Kutipan Pilihan
....................
Keluarga adalah unit terkecil sekaligus unit dasar masyarakat, bangsa dan negara. Demikian pula keluarga merupakan unit terkecil dan unit dasar persekutuan hidup bergereja, sehingga keluarga menjadi “soko guru” atau tiang penunjang utama gereja dan masyarakat.

Haruslah makin kita sadari bahwa keluarga merupakan wadah paling ampuh membangun watak, membina karakter, membentuk pribadi dan meletakkan nilai-nilai moral. Keluarga sangat vital bagi keberhasilan dalam kehidupan masyarakat yang lebih luas. Apabila dalam keluarga sudah terdegradasi/terkikis kehangatan komunikasi/ dialog yang utuh maka kemungkinan akan terjadi banyak masalah dalam kehidupan bergereja/persekutuan maupun masyarakat.

Bagaimanapun kenyataannya, sebenarnya keluarga bagi anak-anak merupakan wadah untuk memenuhi kebutuhan mereka yang mendambakan keakraban dan kehangatan, memupuk rasa percaya diri sendiri dalam pergaulan dengan Allah dan orang lain, maupun juga dalam pengambilan keputusan dan tindakan sendiri. Peran dan tanggung jawab orangtua dalam pembinaan iman kepada anak-anak adalah dengan memberi pengajaran Kristen yang benar dan terus membangun komunikasi dialogis yang utuh dalam rangka menciptakan persekutuan hidup keluarga yang damai, bersukacita dan sejahtera. Persekutuan yang terbangun melalui komunikasi dialogis yang utuh dalam keluarga merupakan sumber-sumber kebahagiaan hidup dan nilai-nilai hidup yang sangat berharga.
....................
Daftar Entri

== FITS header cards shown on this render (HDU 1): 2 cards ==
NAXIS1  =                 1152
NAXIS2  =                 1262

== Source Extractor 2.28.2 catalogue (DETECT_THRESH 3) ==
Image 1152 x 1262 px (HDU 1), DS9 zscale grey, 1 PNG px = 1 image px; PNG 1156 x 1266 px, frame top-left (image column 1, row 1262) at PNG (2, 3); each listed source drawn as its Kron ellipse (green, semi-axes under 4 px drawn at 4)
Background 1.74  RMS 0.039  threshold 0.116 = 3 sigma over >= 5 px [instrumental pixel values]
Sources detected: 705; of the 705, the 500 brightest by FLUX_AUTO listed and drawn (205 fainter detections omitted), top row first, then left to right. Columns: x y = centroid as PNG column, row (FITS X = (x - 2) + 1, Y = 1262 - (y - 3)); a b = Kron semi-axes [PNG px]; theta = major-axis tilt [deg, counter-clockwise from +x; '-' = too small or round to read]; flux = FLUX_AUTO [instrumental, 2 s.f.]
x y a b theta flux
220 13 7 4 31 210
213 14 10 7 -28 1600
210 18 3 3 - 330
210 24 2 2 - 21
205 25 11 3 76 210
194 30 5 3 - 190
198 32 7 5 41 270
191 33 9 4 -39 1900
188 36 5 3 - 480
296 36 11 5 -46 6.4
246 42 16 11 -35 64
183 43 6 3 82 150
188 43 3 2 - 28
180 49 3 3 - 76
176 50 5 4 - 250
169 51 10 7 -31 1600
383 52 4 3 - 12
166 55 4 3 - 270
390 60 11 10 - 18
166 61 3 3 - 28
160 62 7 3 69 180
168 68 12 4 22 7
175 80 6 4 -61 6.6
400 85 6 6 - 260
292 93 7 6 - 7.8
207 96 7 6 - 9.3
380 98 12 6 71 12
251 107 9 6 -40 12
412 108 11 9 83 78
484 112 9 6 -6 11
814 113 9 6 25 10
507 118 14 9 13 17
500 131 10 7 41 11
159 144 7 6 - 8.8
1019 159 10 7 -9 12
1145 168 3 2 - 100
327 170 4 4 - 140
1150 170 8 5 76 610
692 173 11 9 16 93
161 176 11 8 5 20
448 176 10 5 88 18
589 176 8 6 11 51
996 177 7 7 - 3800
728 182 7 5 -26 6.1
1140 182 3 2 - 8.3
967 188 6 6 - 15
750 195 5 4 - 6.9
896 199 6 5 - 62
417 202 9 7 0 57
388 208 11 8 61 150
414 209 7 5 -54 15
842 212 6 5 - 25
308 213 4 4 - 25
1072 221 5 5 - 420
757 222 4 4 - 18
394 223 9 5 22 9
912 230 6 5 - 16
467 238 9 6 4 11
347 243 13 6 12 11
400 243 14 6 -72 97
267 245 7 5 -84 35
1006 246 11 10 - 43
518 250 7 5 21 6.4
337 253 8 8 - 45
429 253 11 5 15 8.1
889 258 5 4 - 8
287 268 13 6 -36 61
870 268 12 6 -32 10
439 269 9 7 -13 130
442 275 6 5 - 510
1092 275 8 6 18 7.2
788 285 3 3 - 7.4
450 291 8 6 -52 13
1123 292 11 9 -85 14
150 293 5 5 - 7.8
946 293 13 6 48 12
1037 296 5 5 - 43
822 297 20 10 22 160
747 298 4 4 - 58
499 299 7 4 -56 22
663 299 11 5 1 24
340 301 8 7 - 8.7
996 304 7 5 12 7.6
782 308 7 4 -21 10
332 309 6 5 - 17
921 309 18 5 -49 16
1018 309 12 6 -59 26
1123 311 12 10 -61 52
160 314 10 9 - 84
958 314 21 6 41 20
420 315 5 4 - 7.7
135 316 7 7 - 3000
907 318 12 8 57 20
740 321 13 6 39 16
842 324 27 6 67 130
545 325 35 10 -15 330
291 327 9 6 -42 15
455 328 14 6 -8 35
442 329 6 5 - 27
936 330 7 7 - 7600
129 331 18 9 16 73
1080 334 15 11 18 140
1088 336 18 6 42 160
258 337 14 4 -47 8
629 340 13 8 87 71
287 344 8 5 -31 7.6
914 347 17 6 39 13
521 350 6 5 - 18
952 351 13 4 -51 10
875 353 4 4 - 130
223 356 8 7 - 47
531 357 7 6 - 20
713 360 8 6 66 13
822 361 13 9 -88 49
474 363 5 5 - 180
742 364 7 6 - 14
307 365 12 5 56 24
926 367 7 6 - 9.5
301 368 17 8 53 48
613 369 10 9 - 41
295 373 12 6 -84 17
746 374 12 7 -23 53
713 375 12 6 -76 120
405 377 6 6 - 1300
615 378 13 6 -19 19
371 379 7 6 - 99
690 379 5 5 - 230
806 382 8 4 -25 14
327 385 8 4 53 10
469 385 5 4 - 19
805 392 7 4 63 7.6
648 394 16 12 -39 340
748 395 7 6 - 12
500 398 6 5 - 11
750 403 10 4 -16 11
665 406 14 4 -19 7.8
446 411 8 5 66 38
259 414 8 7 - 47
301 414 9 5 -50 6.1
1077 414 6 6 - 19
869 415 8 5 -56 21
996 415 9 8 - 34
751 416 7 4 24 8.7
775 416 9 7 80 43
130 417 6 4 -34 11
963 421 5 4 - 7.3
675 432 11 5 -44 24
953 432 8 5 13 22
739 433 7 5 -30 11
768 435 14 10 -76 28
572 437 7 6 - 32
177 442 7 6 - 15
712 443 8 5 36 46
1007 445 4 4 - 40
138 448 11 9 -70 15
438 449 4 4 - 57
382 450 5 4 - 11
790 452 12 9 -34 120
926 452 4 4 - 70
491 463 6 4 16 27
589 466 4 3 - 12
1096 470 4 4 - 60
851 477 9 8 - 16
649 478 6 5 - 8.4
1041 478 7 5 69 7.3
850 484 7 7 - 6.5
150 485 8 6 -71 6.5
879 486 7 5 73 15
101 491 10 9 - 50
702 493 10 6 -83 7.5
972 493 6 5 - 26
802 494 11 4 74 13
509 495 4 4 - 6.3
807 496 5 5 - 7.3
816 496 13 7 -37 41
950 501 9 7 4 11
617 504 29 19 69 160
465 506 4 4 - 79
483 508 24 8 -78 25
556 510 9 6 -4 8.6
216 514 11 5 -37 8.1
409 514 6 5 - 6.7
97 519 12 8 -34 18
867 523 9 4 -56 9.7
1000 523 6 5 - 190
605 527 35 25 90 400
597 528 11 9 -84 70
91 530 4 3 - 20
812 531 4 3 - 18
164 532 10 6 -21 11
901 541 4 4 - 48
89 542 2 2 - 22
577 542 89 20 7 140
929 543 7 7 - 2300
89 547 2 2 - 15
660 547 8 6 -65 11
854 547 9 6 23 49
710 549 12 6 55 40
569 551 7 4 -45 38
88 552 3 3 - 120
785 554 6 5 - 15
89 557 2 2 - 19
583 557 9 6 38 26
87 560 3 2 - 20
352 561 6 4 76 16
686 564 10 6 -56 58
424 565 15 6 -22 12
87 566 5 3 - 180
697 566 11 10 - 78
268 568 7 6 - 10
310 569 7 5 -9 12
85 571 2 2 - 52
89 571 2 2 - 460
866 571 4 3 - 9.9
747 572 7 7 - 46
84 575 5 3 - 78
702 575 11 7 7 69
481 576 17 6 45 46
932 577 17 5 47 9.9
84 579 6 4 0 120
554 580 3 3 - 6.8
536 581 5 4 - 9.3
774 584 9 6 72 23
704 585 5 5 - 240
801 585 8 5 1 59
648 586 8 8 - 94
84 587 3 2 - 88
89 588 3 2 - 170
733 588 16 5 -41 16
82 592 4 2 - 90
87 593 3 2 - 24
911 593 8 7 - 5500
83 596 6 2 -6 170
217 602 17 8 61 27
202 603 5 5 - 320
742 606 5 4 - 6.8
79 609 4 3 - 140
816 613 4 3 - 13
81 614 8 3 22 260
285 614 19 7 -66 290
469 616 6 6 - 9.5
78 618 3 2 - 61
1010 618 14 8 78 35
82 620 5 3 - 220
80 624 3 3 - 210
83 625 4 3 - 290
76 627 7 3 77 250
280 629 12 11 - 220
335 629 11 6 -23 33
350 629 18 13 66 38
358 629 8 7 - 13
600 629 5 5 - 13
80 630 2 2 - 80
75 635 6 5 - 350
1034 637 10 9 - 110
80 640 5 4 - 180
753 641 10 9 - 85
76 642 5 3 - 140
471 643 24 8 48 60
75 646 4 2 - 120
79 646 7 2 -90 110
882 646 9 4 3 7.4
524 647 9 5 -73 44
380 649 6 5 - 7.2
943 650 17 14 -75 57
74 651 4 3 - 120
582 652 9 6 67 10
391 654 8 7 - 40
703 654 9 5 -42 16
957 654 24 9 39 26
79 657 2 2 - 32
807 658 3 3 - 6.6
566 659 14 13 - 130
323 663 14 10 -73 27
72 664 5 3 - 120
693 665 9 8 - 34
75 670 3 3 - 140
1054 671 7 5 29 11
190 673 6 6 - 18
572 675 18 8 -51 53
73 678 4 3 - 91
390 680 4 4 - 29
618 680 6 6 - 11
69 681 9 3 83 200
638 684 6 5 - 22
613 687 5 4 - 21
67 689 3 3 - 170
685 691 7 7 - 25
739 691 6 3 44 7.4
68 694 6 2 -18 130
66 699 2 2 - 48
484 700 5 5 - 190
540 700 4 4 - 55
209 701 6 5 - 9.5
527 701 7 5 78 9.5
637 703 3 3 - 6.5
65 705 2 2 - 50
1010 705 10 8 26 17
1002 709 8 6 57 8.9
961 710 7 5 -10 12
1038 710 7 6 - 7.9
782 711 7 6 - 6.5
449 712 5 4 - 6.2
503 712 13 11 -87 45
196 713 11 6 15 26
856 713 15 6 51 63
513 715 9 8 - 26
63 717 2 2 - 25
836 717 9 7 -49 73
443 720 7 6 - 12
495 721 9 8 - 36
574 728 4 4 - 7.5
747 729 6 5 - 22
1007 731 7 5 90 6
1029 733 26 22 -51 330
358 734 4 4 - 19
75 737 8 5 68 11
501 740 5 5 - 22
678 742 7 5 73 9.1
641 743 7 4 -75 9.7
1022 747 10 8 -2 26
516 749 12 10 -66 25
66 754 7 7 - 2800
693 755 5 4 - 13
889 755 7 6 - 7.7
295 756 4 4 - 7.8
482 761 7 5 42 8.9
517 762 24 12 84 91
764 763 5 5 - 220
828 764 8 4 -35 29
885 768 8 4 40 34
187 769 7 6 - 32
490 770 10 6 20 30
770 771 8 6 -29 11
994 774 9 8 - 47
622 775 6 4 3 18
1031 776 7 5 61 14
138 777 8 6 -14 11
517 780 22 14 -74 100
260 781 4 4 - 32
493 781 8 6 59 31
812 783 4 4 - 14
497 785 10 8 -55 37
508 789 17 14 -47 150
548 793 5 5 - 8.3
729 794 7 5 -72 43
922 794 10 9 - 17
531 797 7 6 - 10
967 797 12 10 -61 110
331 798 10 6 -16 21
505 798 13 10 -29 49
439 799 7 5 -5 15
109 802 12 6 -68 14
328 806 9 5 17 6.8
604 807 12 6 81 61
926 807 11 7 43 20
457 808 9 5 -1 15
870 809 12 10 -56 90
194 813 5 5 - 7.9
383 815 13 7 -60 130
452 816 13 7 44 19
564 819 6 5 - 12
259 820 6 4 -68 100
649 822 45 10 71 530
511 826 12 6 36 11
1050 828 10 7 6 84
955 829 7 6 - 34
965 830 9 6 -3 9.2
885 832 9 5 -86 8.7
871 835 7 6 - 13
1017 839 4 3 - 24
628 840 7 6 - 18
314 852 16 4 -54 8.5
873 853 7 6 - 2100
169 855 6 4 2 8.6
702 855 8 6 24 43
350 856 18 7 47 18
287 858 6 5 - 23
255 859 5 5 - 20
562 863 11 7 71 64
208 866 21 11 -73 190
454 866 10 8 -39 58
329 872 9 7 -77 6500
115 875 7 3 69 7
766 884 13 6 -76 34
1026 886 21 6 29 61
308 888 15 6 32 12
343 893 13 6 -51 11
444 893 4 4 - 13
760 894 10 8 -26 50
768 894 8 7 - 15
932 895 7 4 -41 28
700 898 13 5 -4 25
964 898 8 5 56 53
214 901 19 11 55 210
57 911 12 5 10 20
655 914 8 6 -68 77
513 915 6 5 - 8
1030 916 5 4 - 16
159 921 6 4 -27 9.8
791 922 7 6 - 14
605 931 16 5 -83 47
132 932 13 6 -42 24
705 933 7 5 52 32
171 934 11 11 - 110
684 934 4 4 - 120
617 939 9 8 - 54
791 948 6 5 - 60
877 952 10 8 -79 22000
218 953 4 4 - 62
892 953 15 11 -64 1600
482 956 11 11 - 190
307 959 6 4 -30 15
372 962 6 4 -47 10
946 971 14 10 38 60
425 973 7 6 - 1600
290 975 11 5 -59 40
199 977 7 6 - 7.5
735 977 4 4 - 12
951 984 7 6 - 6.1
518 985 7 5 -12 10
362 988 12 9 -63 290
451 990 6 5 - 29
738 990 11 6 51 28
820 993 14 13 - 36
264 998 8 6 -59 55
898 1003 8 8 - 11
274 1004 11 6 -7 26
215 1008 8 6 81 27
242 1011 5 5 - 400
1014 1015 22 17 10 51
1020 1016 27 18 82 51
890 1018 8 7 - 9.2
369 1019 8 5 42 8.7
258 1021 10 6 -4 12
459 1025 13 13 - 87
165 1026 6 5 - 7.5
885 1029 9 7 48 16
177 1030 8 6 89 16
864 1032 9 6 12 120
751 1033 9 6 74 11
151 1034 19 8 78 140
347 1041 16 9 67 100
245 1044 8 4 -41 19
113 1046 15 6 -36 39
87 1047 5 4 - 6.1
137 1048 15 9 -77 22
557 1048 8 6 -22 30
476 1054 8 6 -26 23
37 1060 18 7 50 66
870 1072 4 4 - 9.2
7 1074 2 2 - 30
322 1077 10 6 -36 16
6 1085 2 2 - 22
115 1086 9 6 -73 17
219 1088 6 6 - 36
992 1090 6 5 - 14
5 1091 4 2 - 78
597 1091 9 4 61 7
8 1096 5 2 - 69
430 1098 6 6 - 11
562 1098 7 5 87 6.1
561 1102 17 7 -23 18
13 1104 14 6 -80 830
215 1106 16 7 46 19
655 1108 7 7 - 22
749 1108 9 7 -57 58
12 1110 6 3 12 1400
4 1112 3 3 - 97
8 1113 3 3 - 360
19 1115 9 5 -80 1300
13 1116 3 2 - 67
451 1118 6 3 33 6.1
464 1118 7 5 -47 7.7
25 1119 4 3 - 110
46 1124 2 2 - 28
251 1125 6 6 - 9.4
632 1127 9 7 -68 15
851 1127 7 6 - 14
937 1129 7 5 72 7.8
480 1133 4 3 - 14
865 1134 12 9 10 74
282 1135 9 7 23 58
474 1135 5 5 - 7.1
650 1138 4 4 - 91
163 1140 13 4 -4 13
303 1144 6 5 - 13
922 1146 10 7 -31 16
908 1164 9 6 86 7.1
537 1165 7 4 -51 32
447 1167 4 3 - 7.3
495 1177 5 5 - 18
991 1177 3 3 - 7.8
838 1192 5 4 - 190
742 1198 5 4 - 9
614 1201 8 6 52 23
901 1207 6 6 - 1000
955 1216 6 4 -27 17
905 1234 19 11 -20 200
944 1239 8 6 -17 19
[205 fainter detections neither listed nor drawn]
....................
Petunjuk Pengerjaan
- 1) Jawablah pertanyaan berikut berdasarkan kutipan tentang keluarga:
(a) Apa sebutan bagi keluarga sebagai tiang penunjang utama gereja dan masyarakat?
(b) Apa yang kemungkinan terjadi apabila kehangatan komunikasi dalam keluarga sudah terkikis?
(c) Apa peran dan tanggung jawab orangtua dalam pembinaan iman kepada anak-anak?
- 2) Mohon tentukan apakah setiap pernyataan berikut sesuai dengan kutipan. Jawab ya atau tidak, lalu kutip kata-kata penentunya dari kutipan:
(a) Keluarga adalah unit terkecil dan unit dasar persekutuan hidup bergereja.
(b) Keluarga kurang penting bagi keberhasilan dalam kehidupan masyarakat yang lebih luas.
(c) Persekutuan yang terbangun melalui komunikasi dialogis yang utuh merupakan sumber kebahagiaan hidup.
- 3) Menurut kutipan, mengapa keluarga menjadi "soko guru" bagi gereja dan masyarakat? Jelaskan dalam satu sampai tiga kalimat.

Jawaban Tugas
- 1)
(a) Keluarga disebut "soko guru".
(b) Kemungkinan akan terjadi banyak masalah dalam kehidupan bergereja/persekutuan maupun masyarakat.
(c) Memberi pengajaran Kristen yang benar dan terus membangun komunikasi dialogis yang utuh.

- 2)
(a) Ya: "keluarga merupakan unit terkecil dan unit dasar persekutuan hidup bergereja"
(b) Tidak: "Keluarga sangat vital bagi keberhasilan dalam kehidupan masyarakat yang lebih luas."
(c) Ya: "Persekutuan yang terbangun melalui komunikasi dialogis yang utuh dalam keluarga merupakan sumber-sumber kebahagiaan hidup dan nilai-nilai hidup yang sangat berharga."

- 3) Keluarga menjadi "soko guru" karena keluarga adalah unit terkecil sekaligus unit dasar masyarakat, bangsa, dan negara. Keluarga juga merupakan unit terkecil dan unit dasar persekutuan hidup bergereja.